◆ **PROVIDED TEXT**:

The answer is affirmative not only in the case of 2 matrices, but also in the case of any number of matrices; in fact, an analogous statement is true for quiver representations (in characteristic 0).

The original question can be restated as follows.

Let $P$ be the space of polynomial functions of 2 $n\times n$ matrices, with the adjoint action of $GL_n$ and the ring of invariants $I.$ Consider the space $\text{Hom}_{GL_n}(M_n,P)$ as an $I$-module. Is it true that it is generated by the products of matrices?

For the case of any number of generic matrices $A_1,\ldots,A_k,$ Procesi proved that over a field $k$ of characteristic 0, $I$ is spanned by the traces of the products of matrices. Formally, consider words in the free monoid with $k$ generators, substitute the generic matrices, and take a trace.

◆ **GIVEN ENTRIES**:

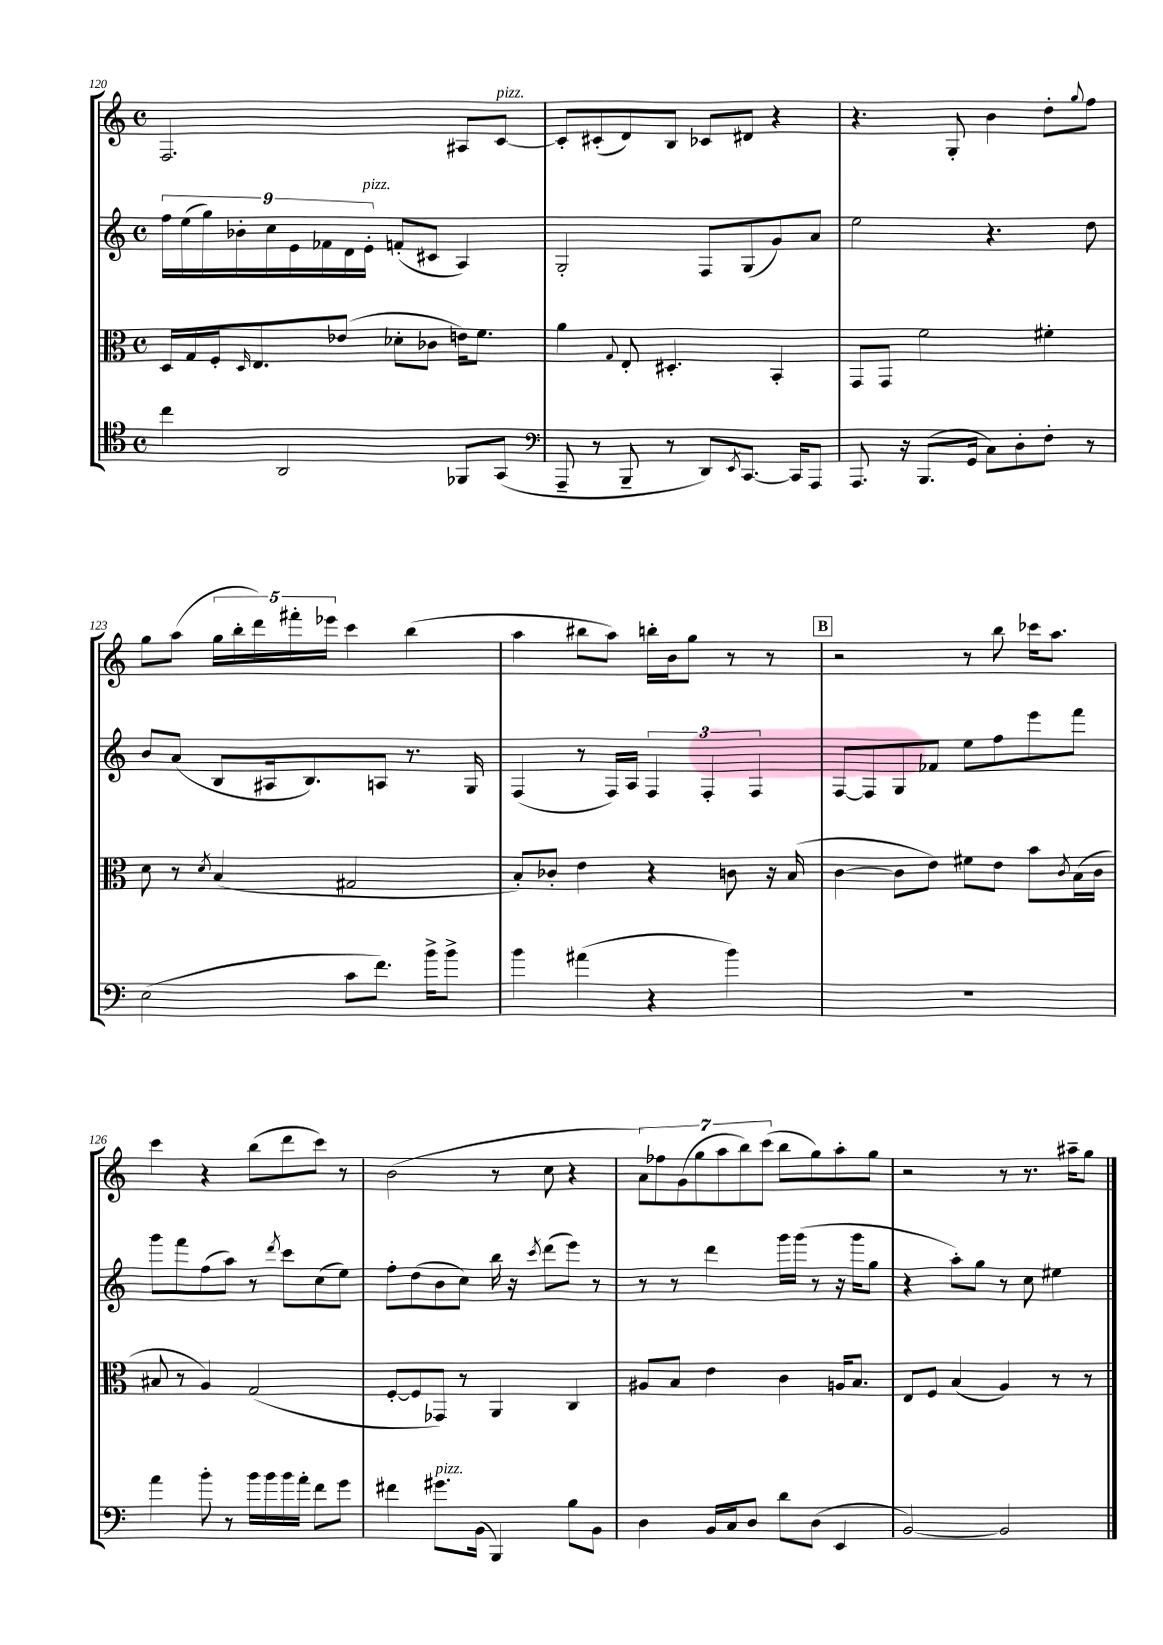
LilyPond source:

<<
\new StaffGroup <<
\new Staff = "s0" {
    \clef treble \key c \major \defaultTimeSignature \time 4/4
    f2. ais8 c'8~^\markup { \italic "pizz." } |
    c'8-. cis'8-.( d'8) b8 ces'8 dis'8 r4 |
    r4. g8-. b'4 d''8-. \appoggiatura { g''8 } f''8 |
    g''8 a''8( \tuplet 5/4 { g''16 b''16-. d'''16) fis'''16-. ees'''16 } c'''4 b''4( |
    a''4 bis''8 a''8) b''16-. b'16 g''8 r8 r8 |
    \mark \markup { \box "B" } r2 r8 b''8 ces'''16 a''8. |
    c'''4 r4 b''8( d'''8 c'''8) r8 |
    b'2( r8 c''8 r4 |
    \tuplet 7/4 { a'8) fes''8 g'8( g''8 a''8 b''8) c'''8( } b''8 g''8) a''8-. g''8 |
    r2 r8 r8. ais''16-- g''8 \bar "|." |
}
\new Staff = "s1" {
    \clef treble \key c \major \defaultTimeSignature \time 4/4
    \tuplet 9/8 { f''16 e''16( g''16) bes'16-. c''16 e'16 fes'16 d'16 e'16-.^\markup { \italic "pizz." } } f'8-.( cis'8 a4) |
    g2-. f8 g8( g'8) a'8 |
    e''2 r4. d''8 |
    b'8 a'8( b8 ais16 b8.) a8 r8. g16 |
    f4( r8 f16) a16 \tuplet 3/2 { f4 f4-. f4 } |
    \mark \markup { \box "B" } f8~ f8 g8 fes'8 e''8 f''8 e'''8 f'''8 |
    g'''8 f'''8 f''8( a''8) r8 \acciaccatura { d'''8 } c'''8 c''8( e''8) |
    f''8-. d''8( b'8 c''8) b''16 r16 \acciaccatura { c'''8 } d'''8( e'''8) r8 |
    r8 r8 d'''4 g'''16 g'''16( r8 r16 g'''16 g''8 |
    r4 a''8-.) g''8 r8 c''8 eis''4 \bar "|." |
}
\new Staff = "s2" {
    \clef alto \key c \major \defaultTimeSignature \time 4/4
    d16 g16 f16-. \grace { d16 } e8. ees'8( des'8-. ces'8 e'16) f'8. |
    a'4 \appoggiatura { g8 } e8-. dis4.-. b,4-. |
    g,8 g,8 f'2 fis'4-. |
    d'8 r8 \acciaccatura { d'8 } b4( gis2 |
    b8-.) ces'8-. e'4 r4 c'8 r16 b16( |
    \mark \markup { \box "B" } c'4~ c'8 e'8) fis'8 e'8 b'8 \acciaccatura { c'8 } b16( c'16 |
    bis8 r8 a4) g2( |
    f8~-. f8 ges,8) r8 a,4 c4 |
    ais8 b8 e'4 c'4 a16 b8. |
    e8 f8 b4( a4) r8 r8 \bar "|." |
}
\new Staff = "s3" {
    \clef tenor \key c \major \defaultTimeSignature \time 4/4
    c''4 a,2 fes,8 g,8( |
    \clef bass a,,8-- r8 b,,8-- r8 d,8) \acciaccatura { e,8 } c,8.~ c,16 a,,8 |
    a,,8. r16 b,,8.( g,16 c8) d8-. f8-. r8 |
    e2( c'8 f'8.) b'16-> b'8-> |
    b'4 ais'4( r4 b'4) |
    \mark \markup { \box "B" } R1 |
    a'4 b'8-. r8 b'16 b'16 b'16 a'16-. f'8 g'8 |
    fis'4 gis'8.^\markup { \italic "pizz." } b,16( b,,4) b8 b,8 |
    d4 b,16 c16 d8 d'8 d8( e,4 |
    b,2~) b,2 \bar "|." |
}
>>
>>
\layout { \context { \Score currentBarNumber = #120 } }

◆ **EXERCISES**:
A. Translate into French this sentence from the passage on matrix invariants: "The original question can be restated as follows."
B. From the passage on matrix invariants, repeat word for word the stretch from "The answer is" through "products of matrices?".

◆ **TASK-BY-TASK SOLUTIONS**:
A. La question initiale peut être reformulée comme suit.

B.
The answer is affirmative not only in the case of 2 matrices, but also in the case of any number of matrices; in fact, an analogous statement is true for quiver representations (in characteristic 0).

The original question can be restated as follows.

Let $P$ be the space of polynomial functions of 2 $n\times n$ matrices, with the adjoint action of $GL_n$ and the ring of invariants $I.$ Consider the space $\text{Hom}_{GL_n}(M_n,P)$ as an $I$-module. Is it true that it is generated by the products of matrices?